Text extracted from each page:
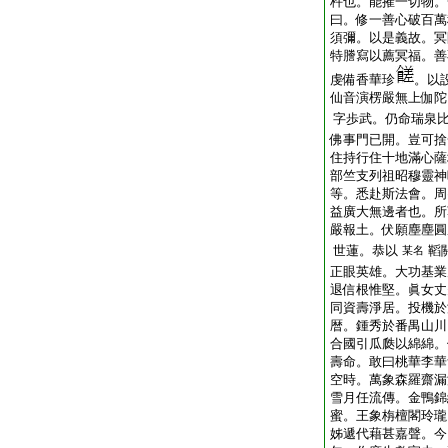
杵也。能摧一切物。
曰。修一善心破百萬
須彌。以是義故。冥
特謄寫以薦冥福。善
虔備香華珍
。以
仙音演楞嚴無上伽陀
字歩武。仍命瑞泉
佛事門已開。豈可捨
住持行住十地滿心薩
部竺支列祖昭穆靈神
等。悉赴斯法會。
益廣大無邊者也。所
嚴報土。伏願塵塵圓
世蓮。恭以
鞱
某名
正眼英雄。大功基業
退信根惟堅。眞女丈
同資壽淨居。投機於
暦。鍾秀於番禺山川
合國引瓜瓞以綿綿。
壽命。敢曰桃華李華
空時。萬象森羅齋漏
雪月任流傳。金鴨錦
蜜。王象栴檀閣玲瓏
姊遞代藉甚嘉聲。今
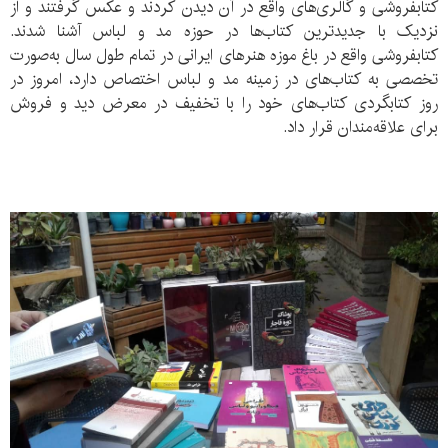
کتابفروشی و گالری‌های واقع در آن دیدن کردند و عکس گرفتند و از
نزدیک با جدیدترین کتاب‌ها در حوزه مد و لباس آشنا شدند.
کتابفروشی واقع در باغ موزه هنرهای ایرانی در تمام طول سال به‌صورت
تخصصی به کتاب‌های در زمینه مد و لباس اختصاص دارد، امروز در
روز کتابگردی کتاب‌های خود را با تخفیف در معرض دید و فروش
برای علاقه‌مندان قرار داد.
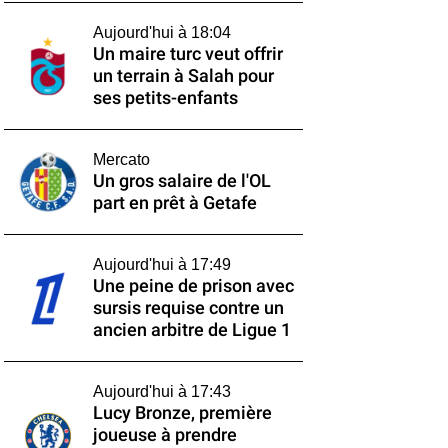
Aujourd'hui à 18:04
Un maire turc veut offrir
un terrain à Salah pour
ses petits-enfants
Mercato
Un gros salaire de l'OL
part en prêt à Getafe
Aujourd'hui à 17:49
Une peine de prison avec
sursis requise contre un
ancien arbitre de Ligue 1
Aujourd'hui à 17:43
Lucy Bronze, première
joueuse à prendre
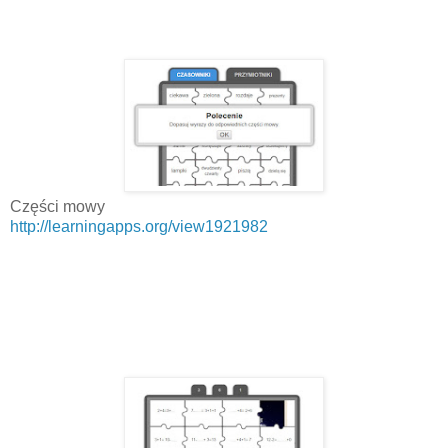
Części mowy
http://learningapps.org/view1921982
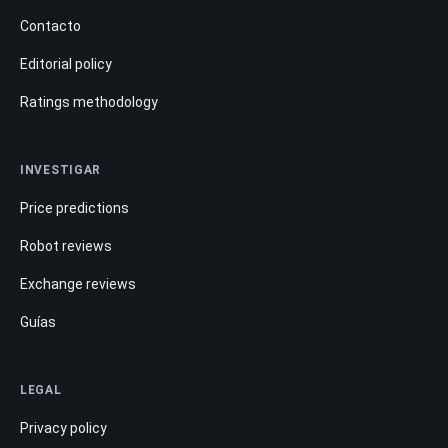
Contacto
Editorial policy
Ratings methodology
INVESTIGAR
Price predictions
Robot reviews
Exchange reviews
Guías
LEGAL
Privacy policy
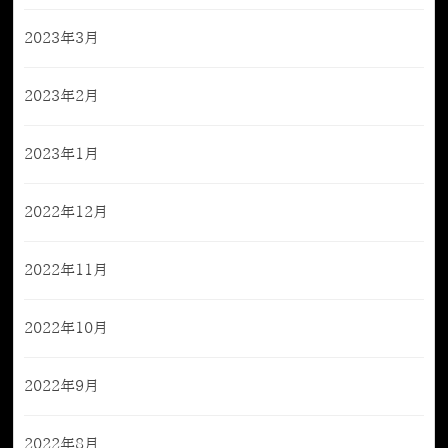
2023年3月
2023年2月
2023年1月
2022年12月
2022年11月
2022年10月
2022年9月
2022年8月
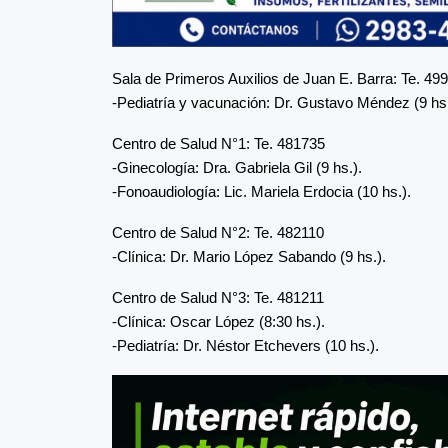
Sala de Primeros Auxilios de Juan E. Barra: Te. 49
-Pediatría y vacunación: Dr. Gustavo Méndez (9 hs.
Centro de Salud N°1: Te. 481735
-Ginecología: Dra. Gabriela Gil (9 hs.).
-Fonoaudiología: Lic. Mariela Erdocia (10 hs.).
Centro de Salud N°2: Te. 482110
-Clínica: Dr. Mario López Sabando (9 hs.).
Centro de Salud N°3: Te. 481211
-Clínica: Oscar López (8:30 hs.).
-Pediatría: Dr. Néstor Etchevers (10 hs.).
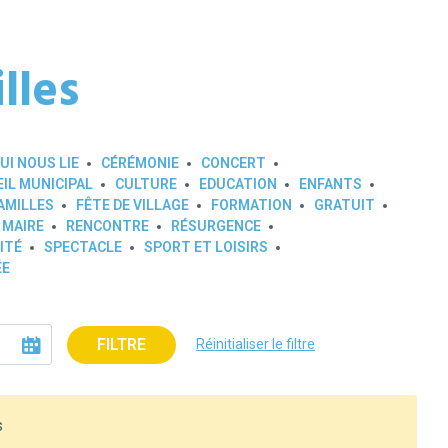
lles
UI NOUS LIE
CÉRÉMONIE
CONCERT
IL MUNICIPAL
CULTURE
EDUCATION
ENFANTS
AMILLES
FÊTE DE VILLAGE
FORMATION
GRATUIT
 MAIRE
RENCONTRE
RÉSURGENCE
ITÉ
SPECTACLE
SPORT ET LOISIRS
ÉE
FILTRE
Réinitialiser le filtre
s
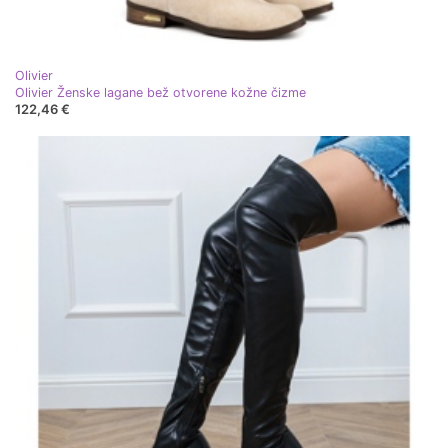
Olivier
Olivier Ženske lagane bež otvorene kožne čizme
122,46 €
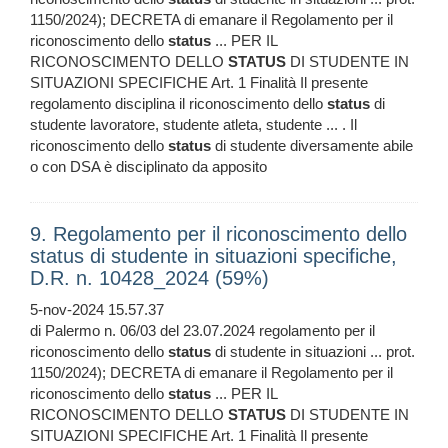
1150/2024); DECRETA di emanare il Regolamento per il
riconoscimento dello
status
... PER IL
RICONOSCIMENTO DELLO
STATUS
DI STUDENTE IN
SITUAZIONI SPECIFICHE Art. 1 Finalità Il presente
regolamento disciplina il riconoscimento dello
status
di
studente lavoratore, studente atleta, studente ... . Il
riconoscimento dello
status
di studente diversamente abile
o con DSA è disciplinato da apposito
9. Regolamento per il riconoscimento dello
status di studente in situazioni specifiche,
D.R. n. 10428_2024 (59%)
5-nov-2024 15.57.37
di Palermo n. 06/03 del 23.07.2024 regolamento per il
riconoscimento dello
status
di studente in situazioni ... prot.
1150/2024); DECRETA di emanare il Regolamento per il
riconoscimento dello
status
... PER IL
RICONOSCIMENTO DELLO
STATUS
DI STUDENTE IN
SITUAZIONI SPECIFICHE Art. 1 Finalità Il presente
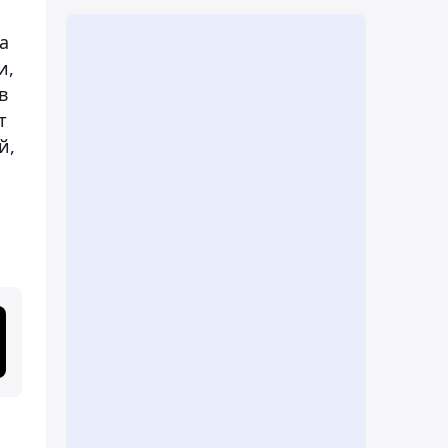
а
и,
в
т
й,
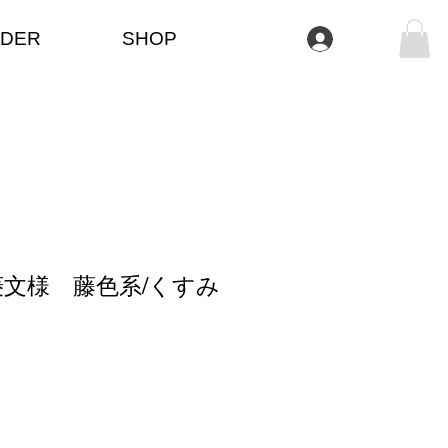
DER
SHOP
Iniciar sesión
文様 藤色系/くすみ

Task prompt: Copy every line of text in the records above exactly as it appears, in the same order. Leave out the pictures.

Task answer:
杵也。能摧一切物。
曰。修一善心破百萬
須彌。以是義故。冥
特謄寫以薦冥福。善
虔備香華珍
。以
仙音演楞嚴無上伽陀
字歩武。仍命瑞泉
佛事門已開。豈可捨
住持行住十地滿心薩
部竺支列祖昭穆靈神
等。悉赴斯法會。
益廣大無邊者也。所
嚴報土。伏願塵塵圓
世蓮。恭以
鞱
某名
正眼英雄。大功基業
退信根惟堅。眞女丈
同資壽淨居。投機於
暦。鍾秀於番禺山川
合國引瓜瓞以綿綿。
壽命。敢曰桃華李華
空時。萬象森羅齋漏
雪月任流傳。金鴨錦
蜜。王象栴檀閣玲瓏
姊遞代藉甚嘉聲。今
کتابفروشی و گالری‌های واقع در آن دیدن کردند و عکس گرفتند و از
نزدیک با جدیدترین کتاب‌ها در حوزه مد و لباس آشنا شدند.
کتابفروشی واقع در باغ موزه هنرهای ایرانی در تمام طول سال به‌صورت
تخصصی به کتاب‌های در زمینه مد و لباس اختصاص دارد، امروز در
روز کتابگردی کتاب‌های خود را با تخفیف در معرض دید و فروش
برای علاقه‌مندان قرار داد.
Aujourd'hui à 18:04
Un maire turc veut offrir
un terrain à Salah pour
ses petits-enfants
Mercato
Un gros salaire de l'OL
part en prêt à Getafe
Aujourd'hui à 17:49
Une peine de prison avec
sursis requise contre un
ancien arbitre de Ligue 1
Aujourd'hui à 17:43
Lucy Bronze, première
joueuse à prendre
Części mowy
http://learningapps.org/view1921982
Contacto
Editorial policy
Ratings methodology
INVESTIGAR
Price predictions
Robot reviews
Exchange reviews
Guías
LEGAL
Privacy policy
2023年3月
2023年2月
2023年1月
2022年12月
2022年11月
2022年10月
2022年9月
2022年8月
Sala de Primeros Auxilios de Juan E. Barra: Te. 49
-Pediatría y vacunación: Dr. Gustavo Méndez (9 hs.
Centro de Salud N°1: Te. 481735
-Ginecología: Dra. Gabriela Gil (9 hs.).
-Fonoaudiología: Lic. Mariela Erdocia (10 hs.).
Centro de Salud N°2: Te. 482110
-Clínica: Dr. Mario López Sabando (9 hs.).
Centro de Salud N°3: Te. 481211
-Clínica: Oscar López (8:30 hs.).
-Pediatría: Dr. Néstor Etchevers (10 hs.).
lles
UI NOUS LIE
CÉRÉMONIE
CONCERT
IL MUNICIPAL
CULTURE
EDUCATION
ENFANTS
AMILLES
FÊTE DE VILLAGE
FORMATION
GRATUIT
 MAIRE
RENCONTRE
RÉSURGENCE
ITÉ
SPECTACLE
SPORT ET LOISIRS
ÉE
FILTRE
Réinitialiser le filtre
s
Olivier
Olivier Ženske lagane bež otvorene kožne čizme
122,46 €
1150/2024); DECRETA di emanare il Regolamento per il
riconoscimento dello
status
... PER IL
RICONOSCIMENTO DELLO
STATUS
DI STUDENTE IN
SITUAZIONI SPECIFICHE Art. 1 Finalità Il presente
regolamento disciplina il riconoscimento dello
status
di
studente lavoratore, studente atleta, studente ... . Il
riconoscimento dello
status
di studente diversamente abile
o con DSA è disciplinato da apposito
9. Regolamento per il riconoscimento dello
status di studente in situazioni specifiche,
D.R. n. 10428_2024 (59%)
5-nov-2024 15.57.37
di Palermo n. 06/03 del 23.07.2024 regolamento per il
riconoscimento dello
status
di studente in situazioni ... prot.
1150/2024); DECRETA di emanare il Regolamento per il
riconoscimento dello
status
... PER IL
RICONOSCIMENTO DELLO
STATUS
DI STUDENTE IN
SITUAZIONI SPECIFICHE Art. 1 Finalità Il presente
а
и,
в
т
й,
DER
SHOP
Iniciar sesión
文様 藤色系/くすみ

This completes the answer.